Speaking of M. Thevenet and M. Merckx, I read that the Tour might be doing Pra Loup next year, eh? It's been a while since "the showdown" of 75. It would be nice to see something similar in 15.
@wiscot Note the halo around The Prophet and the French 'blessing' streaming behind Le Blaireau. Bobet's face looks towards the past, Coppi's to the future
@Buck Rogers
I'm not anti-roadie. I'm a proper cyclist on my proper bike, and on my triathlon bike - well, I try to minimize the damage (and train with proper kit). The point I was trying to get across is that a triathlete overblowing the difficulty of his race is not that different from some of the posts and musings on this very site. Masturbating (for lack of a better word) about how hard you suck at three disciplines is the same as the self-congratulatory posts about riding in nasty weather. We all do it, some more and some less, but both are ridiculous when viewed by an outsider, and the length of our sleeves (or lack thereof) won't make our lycra-clad selves more appealing to the general population.
PS: The biggest percentage of high-end (road and mountain) bike purchases is done by... 40-50 year olds. Midlife crises have many ways to show. I worked for Assos - which is, after all, as snobbish-roadie as it gets. Our most popular sizes were XL and XXL, and most customers had a belly bigger than Robert Forstemann's quads and less hair than Bjarne Riis.
PS2: Spot on, by the way, about triathletes buying $3000 Zipps to improve by 3 seconds. It's quite satisfying to think my entire bike cost less than one wheel as I'm wooshing past. On the other hand, Weight Weenies.
Buck - NICE rant! I loved that. It's amazing how different sports have become in such a short, short time. What I've seen is that you're either an "all in" athlete now and you focus on one sport, go to coaching camps, have a coach, only eat Gatorade-approved foods, etc. Or, you're chubby, lazy, and can't jog and chew gum at the same time. No in between. Specialization, just like most other areas. It's fuckin' weird to me. I'm not even going to start on the fuckers who mocked and disdained sports for the first 35 years of life, then decided to give them a go, then went all in on gear and other shite, but still are just soft sonofabitches.

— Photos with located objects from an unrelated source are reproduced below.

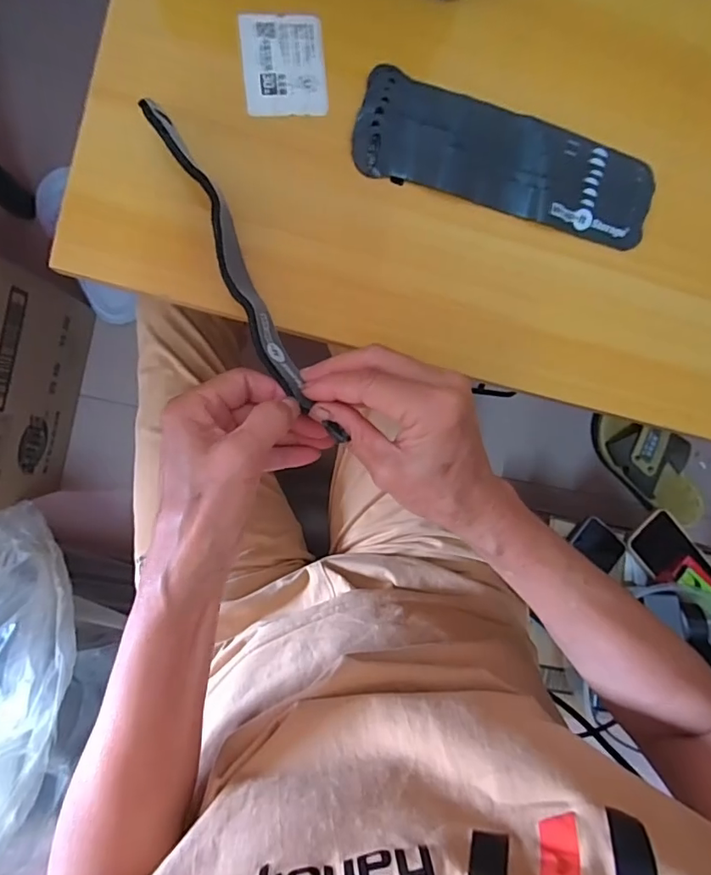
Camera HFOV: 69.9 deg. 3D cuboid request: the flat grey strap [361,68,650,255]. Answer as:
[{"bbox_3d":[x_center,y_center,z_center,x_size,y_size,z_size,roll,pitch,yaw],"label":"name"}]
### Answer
[{"bbox_3d":[0.100,-0.178,0.327,0.197,0.007,0.065,12,91,-10],"label":"flat grey strap"}]

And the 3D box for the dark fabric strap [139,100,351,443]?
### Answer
[{"bbox_3d":[-0.063,-0.088,0.286,0.020,0.033,0.207,-26,92,-7],"label":"dark fabric strap"}]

Speak of...my VMH's boss just won a Try in her age group. She told my VMH she wants to ride with me so she can train with someone faster on the bike. I hope this happens, so I can punish her like crazy for being so unkind to my wife daily at work. She's definitely not athletic, so I wonder exactly how competitive this Try was.
Frank - NICE! I love picking up something new, like shades, that just make you want to get out and ride. It could be anything, even new socks. But you get home, you don't feel like heading out, maybe, then you say, "Fuck it, I've got a classy steel steed and some goddamn Eyeshades. Let's roll."
@ChrisO
HA! Nice work, Chris. Nice work.
@wiscot
Man, you are on fire! And winter hasn't even set in to keep you off the road and busy entertaining us. Strong work.
I don't own or wear denim, so those pantalones make me extra-queasy.